Adams’s way of viewing the galaxy was so innately appealing to me that I came to adopt it as my own, meeting the universe with my own absurdity whenever possible but coupling that with a healthy degree of skepticism for the parts of its illogic that weren’t mostly harmless. This is how the Hitchhiker’s Guide taught me to be a grown-up, some combination of spinning things further and sillier and backing away slowly. It is still the mode in which I operate as an adult. It feels kind of similar to how many people operate on the Internet, which is perhaps not always the healthiest of all relationships to have with the world, but for me it was a short-term boon.
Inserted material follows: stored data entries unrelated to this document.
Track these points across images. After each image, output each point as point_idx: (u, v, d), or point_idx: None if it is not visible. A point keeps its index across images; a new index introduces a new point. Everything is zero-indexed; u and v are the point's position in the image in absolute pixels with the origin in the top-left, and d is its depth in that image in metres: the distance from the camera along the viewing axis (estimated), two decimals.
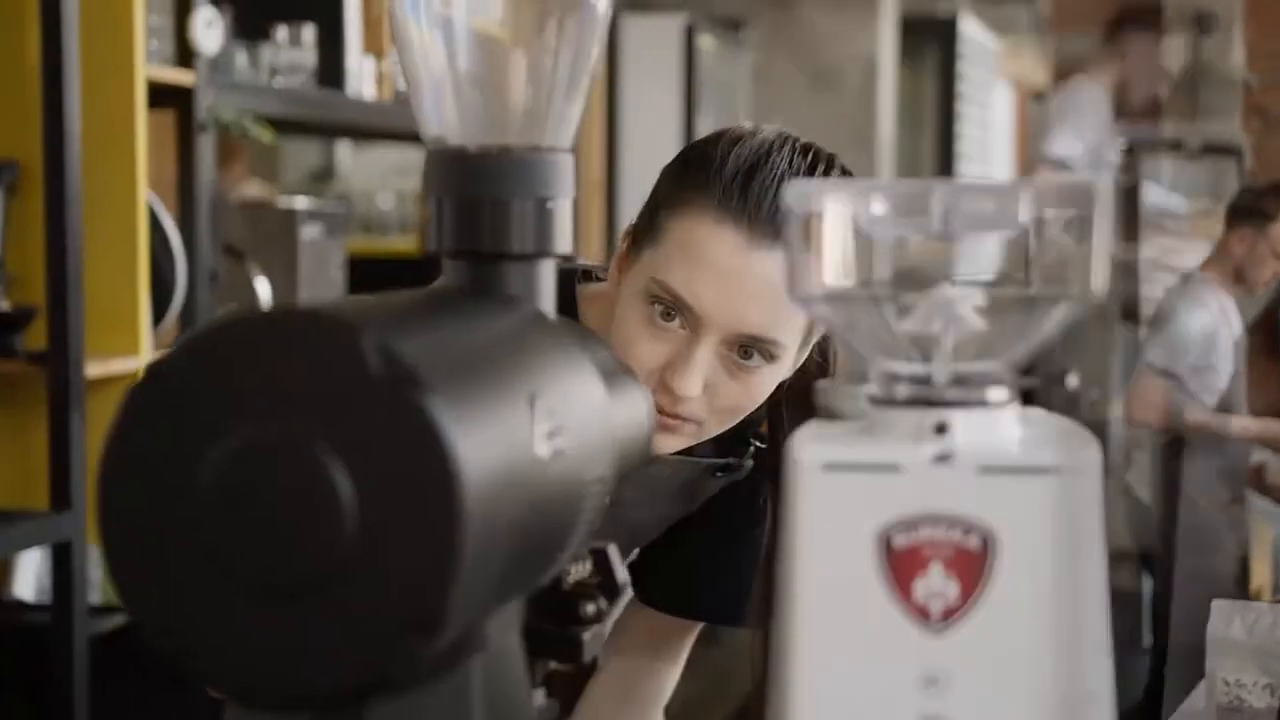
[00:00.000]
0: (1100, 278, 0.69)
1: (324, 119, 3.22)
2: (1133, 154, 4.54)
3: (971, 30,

The humor and wit that made Adams’s story of the planet’s destruction popular around the world allowed his arguments to slip through unnoticed and slice the Gordian knot of my self-absorption. “If life is going to exist in a Universe of this size, then the one thing it cannot afford to have is a sense of proportion,” Adams writes in The Restaurant at the End of the Universe, but that’s exactly what he gave me. I received, if not total perspective, then at least a new and much-needed lighter one. He helped me find my own small, singular place in the universe.